Toobin then shifted his discussion to what he felt was the other major facet of Obama’s reelection: its social implications.

“The other part of what Obama is going to do as a second term president is really hasten the transition of the United States from one kind of society to another,” he said.

He clarified this statement by explaining how he felt that the Obama Coalition comprised a diverse group of people who in America’s past had been under represent, but are a growing part of America.  He also examined the important shift to a more liberal mentality across America.

From this point, he transitioned to the topic of marriage equality and the major accomplishments that have been made by this social movement.  Toobin cited that fact that of the four states who had the issue of marriage equality on the ballot Tuesday, all four voted in favor of pro-marriage equality.  He talked about the thirty previous times marriage equality had been on a ballot in America and how it had been voted down, and that these four states mark an amazing shift in the countries social views.

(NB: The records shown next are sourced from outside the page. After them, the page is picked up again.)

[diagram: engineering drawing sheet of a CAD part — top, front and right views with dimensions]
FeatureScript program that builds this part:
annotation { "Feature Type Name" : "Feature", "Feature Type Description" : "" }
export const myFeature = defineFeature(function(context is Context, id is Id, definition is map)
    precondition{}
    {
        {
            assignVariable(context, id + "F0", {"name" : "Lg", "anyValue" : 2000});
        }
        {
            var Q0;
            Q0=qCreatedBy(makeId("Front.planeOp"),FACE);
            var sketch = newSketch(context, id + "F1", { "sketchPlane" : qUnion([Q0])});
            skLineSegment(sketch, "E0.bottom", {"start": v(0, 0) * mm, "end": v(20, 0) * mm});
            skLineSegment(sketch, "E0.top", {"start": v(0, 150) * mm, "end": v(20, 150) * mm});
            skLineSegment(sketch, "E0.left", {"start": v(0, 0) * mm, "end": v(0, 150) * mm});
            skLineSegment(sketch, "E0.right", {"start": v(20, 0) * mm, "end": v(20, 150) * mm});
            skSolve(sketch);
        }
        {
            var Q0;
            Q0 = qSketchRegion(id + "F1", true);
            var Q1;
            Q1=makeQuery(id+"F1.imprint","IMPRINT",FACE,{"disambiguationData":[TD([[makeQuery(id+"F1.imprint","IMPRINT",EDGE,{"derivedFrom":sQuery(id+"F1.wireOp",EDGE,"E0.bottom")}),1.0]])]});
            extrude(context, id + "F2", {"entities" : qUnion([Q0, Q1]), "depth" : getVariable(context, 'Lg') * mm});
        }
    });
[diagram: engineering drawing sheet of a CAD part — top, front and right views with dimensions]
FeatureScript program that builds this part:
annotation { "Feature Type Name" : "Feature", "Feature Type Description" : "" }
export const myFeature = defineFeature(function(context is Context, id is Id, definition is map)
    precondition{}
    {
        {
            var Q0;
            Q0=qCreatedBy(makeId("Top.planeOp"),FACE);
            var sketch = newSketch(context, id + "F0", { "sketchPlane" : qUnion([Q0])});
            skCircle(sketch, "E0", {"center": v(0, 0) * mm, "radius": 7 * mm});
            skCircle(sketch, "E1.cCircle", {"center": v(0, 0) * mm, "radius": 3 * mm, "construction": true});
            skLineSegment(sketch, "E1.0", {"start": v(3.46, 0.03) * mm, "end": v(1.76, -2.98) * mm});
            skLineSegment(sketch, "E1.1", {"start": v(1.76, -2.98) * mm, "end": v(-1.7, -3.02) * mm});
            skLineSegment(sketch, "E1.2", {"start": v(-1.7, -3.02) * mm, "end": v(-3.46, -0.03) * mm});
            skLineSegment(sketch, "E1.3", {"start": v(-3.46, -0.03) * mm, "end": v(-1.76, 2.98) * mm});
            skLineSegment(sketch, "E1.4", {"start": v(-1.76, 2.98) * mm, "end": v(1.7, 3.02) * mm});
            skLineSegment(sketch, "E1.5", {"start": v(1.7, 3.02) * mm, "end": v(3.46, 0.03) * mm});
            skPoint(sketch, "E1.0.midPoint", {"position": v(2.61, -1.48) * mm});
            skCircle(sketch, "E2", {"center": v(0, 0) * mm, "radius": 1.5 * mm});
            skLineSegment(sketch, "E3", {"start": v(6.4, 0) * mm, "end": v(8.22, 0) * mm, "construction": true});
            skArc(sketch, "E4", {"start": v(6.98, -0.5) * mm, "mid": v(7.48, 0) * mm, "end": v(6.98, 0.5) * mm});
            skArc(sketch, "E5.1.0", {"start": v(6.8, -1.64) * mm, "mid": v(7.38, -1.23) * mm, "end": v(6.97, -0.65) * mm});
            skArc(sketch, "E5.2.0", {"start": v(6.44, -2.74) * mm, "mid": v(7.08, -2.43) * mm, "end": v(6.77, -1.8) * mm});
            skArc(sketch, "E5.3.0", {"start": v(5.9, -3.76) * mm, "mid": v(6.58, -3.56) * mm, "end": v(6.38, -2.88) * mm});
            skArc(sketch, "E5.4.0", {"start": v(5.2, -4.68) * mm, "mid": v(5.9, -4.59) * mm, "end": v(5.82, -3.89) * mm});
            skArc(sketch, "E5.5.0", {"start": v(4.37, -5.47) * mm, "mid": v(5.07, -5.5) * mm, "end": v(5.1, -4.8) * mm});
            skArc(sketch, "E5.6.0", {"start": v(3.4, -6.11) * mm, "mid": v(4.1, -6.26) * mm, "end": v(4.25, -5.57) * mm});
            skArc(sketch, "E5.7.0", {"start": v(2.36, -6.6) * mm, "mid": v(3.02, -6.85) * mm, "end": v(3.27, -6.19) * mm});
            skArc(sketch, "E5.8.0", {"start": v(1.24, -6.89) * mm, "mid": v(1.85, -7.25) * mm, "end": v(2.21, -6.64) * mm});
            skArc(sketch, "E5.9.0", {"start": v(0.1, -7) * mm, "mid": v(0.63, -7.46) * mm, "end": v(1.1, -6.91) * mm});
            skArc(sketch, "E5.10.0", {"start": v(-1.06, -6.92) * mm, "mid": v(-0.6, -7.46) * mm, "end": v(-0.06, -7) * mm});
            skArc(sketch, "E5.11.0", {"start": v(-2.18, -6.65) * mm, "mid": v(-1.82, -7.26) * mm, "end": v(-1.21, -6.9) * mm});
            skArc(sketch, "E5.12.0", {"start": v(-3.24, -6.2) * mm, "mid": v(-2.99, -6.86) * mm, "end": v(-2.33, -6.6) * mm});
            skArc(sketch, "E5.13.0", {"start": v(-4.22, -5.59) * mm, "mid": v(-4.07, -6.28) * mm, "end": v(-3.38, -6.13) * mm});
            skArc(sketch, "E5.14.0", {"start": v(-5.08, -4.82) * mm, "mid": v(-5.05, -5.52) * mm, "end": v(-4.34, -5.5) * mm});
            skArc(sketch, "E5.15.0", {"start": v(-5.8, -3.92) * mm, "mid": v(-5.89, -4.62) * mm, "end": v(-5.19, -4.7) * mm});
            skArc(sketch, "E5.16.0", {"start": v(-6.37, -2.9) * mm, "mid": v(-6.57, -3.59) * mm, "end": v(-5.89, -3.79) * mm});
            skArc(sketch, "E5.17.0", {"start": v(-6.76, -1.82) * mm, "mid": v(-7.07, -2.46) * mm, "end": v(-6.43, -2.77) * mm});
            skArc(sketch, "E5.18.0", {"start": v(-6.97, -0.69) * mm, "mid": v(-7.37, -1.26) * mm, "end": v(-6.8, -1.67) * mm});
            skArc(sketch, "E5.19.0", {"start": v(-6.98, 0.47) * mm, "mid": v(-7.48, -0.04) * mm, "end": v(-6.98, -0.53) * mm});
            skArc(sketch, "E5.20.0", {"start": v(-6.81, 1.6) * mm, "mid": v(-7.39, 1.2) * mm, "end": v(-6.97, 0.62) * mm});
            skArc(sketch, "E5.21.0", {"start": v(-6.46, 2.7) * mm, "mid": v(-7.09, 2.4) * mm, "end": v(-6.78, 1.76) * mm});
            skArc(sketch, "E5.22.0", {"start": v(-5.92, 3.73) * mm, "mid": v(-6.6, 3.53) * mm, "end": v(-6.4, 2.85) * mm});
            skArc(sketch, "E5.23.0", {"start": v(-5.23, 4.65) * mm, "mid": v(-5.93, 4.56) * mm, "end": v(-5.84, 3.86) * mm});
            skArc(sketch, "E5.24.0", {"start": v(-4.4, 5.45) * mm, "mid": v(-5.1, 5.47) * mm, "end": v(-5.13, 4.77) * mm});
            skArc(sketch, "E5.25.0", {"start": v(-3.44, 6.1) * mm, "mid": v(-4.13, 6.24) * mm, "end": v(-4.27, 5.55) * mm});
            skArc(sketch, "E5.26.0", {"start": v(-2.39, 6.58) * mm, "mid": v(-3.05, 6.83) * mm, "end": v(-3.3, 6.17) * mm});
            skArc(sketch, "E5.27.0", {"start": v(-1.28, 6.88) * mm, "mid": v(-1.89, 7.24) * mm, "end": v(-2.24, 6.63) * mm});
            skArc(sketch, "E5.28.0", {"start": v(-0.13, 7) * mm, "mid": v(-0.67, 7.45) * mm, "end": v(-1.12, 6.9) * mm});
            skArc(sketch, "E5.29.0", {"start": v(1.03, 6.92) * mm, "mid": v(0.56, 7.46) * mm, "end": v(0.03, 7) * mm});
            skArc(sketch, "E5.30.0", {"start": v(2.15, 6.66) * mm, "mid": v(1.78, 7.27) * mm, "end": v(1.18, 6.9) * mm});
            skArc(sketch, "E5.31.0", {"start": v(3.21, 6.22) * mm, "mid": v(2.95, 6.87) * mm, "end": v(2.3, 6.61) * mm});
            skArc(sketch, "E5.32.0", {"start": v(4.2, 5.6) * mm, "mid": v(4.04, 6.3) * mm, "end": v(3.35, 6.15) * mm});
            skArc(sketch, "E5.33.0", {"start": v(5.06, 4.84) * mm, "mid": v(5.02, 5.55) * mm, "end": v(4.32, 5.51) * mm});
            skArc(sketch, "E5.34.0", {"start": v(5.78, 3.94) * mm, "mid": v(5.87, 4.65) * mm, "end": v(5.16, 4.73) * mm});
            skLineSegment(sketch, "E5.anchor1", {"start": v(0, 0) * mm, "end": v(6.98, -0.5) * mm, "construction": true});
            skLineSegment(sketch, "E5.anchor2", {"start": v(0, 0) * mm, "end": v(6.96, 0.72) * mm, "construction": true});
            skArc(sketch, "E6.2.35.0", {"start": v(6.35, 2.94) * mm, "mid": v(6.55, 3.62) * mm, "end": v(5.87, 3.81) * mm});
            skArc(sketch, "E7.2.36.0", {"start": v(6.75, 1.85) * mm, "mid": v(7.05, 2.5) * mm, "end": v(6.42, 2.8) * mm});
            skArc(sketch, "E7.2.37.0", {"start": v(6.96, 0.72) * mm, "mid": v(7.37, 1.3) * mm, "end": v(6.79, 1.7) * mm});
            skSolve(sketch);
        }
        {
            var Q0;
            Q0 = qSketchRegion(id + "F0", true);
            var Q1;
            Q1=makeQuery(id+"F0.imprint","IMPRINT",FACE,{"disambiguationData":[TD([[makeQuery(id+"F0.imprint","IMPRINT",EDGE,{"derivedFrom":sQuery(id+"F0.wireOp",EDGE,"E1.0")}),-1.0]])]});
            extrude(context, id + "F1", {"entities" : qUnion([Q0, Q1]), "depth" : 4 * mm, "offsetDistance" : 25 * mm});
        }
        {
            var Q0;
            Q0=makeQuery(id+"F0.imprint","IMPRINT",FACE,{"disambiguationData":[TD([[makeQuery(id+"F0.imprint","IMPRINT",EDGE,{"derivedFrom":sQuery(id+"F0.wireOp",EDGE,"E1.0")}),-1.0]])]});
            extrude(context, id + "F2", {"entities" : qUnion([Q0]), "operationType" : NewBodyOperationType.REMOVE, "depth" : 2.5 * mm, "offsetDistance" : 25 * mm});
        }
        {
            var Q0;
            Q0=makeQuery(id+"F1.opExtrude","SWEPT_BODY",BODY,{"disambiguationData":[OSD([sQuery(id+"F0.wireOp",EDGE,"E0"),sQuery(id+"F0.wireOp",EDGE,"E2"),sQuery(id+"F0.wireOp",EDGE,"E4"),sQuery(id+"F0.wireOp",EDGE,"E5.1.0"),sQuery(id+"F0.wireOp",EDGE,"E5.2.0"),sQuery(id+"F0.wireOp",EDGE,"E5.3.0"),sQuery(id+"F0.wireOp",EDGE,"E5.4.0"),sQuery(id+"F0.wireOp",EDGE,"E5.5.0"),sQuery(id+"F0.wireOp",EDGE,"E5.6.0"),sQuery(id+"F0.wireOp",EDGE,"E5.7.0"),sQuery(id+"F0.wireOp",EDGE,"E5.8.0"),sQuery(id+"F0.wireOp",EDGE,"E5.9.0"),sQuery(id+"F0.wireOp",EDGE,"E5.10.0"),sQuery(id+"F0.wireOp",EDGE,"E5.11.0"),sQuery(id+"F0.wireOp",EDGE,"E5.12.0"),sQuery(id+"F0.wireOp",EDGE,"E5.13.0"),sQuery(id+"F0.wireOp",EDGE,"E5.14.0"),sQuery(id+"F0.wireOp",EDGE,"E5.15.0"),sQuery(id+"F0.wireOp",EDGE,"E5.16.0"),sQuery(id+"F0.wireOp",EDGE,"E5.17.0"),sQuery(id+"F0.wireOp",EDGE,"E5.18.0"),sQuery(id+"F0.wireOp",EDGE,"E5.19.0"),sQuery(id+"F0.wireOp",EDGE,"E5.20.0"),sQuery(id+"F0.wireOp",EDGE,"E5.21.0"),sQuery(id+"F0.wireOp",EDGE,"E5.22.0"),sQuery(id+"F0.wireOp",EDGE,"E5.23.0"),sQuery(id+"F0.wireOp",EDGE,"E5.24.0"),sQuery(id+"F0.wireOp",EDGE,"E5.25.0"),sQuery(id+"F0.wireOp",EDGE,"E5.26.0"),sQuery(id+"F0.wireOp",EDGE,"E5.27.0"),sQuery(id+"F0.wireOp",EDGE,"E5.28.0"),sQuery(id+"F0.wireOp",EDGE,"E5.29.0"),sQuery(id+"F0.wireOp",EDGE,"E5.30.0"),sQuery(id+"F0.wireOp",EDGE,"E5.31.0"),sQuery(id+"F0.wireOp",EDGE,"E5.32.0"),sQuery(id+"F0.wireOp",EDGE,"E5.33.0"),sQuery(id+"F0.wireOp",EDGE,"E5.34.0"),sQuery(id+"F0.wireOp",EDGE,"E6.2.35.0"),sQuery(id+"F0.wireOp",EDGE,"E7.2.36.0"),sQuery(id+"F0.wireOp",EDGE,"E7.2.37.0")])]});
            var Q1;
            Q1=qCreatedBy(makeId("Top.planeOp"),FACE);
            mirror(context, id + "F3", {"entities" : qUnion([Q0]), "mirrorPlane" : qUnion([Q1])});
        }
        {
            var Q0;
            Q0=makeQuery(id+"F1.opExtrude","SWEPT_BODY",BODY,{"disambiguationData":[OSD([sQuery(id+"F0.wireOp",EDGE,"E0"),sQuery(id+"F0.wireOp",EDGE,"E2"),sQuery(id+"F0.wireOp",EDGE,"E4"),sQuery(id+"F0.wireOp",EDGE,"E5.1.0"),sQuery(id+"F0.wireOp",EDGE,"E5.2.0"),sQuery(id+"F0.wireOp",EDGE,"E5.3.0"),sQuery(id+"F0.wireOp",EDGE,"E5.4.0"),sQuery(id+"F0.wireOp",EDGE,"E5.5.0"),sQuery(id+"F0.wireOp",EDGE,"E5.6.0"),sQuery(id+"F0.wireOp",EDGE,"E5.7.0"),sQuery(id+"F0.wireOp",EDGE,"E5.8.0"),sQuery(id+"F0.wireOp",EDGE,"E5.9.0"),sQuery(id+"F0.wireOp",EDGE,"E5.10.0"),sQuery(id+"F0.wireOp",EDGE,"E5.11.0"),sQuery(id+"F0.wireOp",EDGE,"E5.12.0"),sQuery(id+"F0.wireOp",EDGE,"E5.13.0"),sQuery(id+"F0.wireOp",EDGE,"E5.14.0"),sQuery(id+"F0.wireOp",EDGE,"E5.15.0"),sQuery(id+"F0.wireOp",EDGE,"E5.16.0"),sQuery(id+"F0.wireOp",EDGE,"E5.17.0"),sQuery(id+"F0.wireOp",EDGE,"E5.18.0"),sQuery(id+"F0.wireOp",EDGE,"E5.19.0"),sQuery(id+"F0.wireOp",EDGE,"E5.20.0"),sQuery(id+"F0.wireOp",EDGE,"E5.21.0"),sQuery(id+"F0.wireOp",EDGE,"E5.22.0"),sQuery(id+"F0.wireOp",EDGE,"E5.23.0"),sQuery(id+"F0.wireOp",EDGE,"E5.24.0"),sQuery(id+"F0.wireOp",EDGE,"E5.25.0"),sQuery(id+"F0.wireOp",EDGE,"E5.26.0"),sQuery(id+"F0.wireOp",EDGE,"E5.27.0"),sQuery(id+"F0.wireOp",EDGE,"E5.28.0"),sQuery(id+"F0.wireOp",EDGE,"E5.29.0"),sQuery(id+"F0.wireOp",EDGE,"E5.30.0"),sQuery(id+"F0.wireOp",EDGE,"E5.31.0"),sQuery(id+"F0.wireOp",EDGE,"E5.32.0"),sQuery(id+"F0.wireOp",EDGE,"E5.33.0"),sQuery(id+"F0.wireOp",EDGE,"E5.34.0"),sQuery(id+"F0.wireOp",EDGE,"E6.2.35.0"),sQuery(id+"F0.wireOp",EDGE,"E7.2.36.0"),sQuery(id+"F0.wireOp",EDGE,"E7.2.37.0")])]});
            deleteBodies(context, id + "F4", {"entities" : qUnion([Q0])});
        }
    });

“The country is changing so fast in this one area,” Toobin said.

Toobin gave an anecdote dealing with the decision of Loving v. Virginia, the 1967 Supreme Court case that ruled interracial marriage as something states couldn’t ban.  He paralleled this decision with the current state of affairs, arguing that the results of the previous night’s election mark a major step towards a “tipping point moment” -- attributing the term to his New Yorker colleague Malcolm Gladwell -- with regards to gay marriage.

Toobin closed his speech with some remarks on the case of Citizens United v. Federal Election Commission, better known simply by the name of the appellant, and the impact of Tuesday’s election thereon. He expressed how he felt that the outcome of the Citizens United case has a major impact on the country as a whole.

Regarding its effective claim that “money is speech,” Toobin explained how the ability for corporations to give unlimited donations poses a danger to politics. i

“The only way I think its going to be cut back is if a president appoints Supreme Court Justices who will elect to cut it back.  Now we are going to have a president for the next four years who is opposed to Citizens United and if he has the chance will appoint justices who are likely to cut back on it,” Toobin said.

During the question and answer period that followed, Toobin answered a wide range of questions.  He addressed the nature of politics within the Supreme Court, the Electoral College (calling it “awful at all times,”), the National Popular Vote Compact, Puerto Rican statehood, and personal nature of the Supreme Court Justices.  One of the questions that elicited a very lively response for Toobin dealt with his time covering the O. J. Simpson case, inquiring about a theory that Jason Simpson, son of both the murdered and accused, had committed the crime.

“The technical term for that is ‘a load of shit,’” Toobin said.

This was met with a wave of laughter from the audience, as were his comments about his “favorite” Supreme Court Justice, David Souter.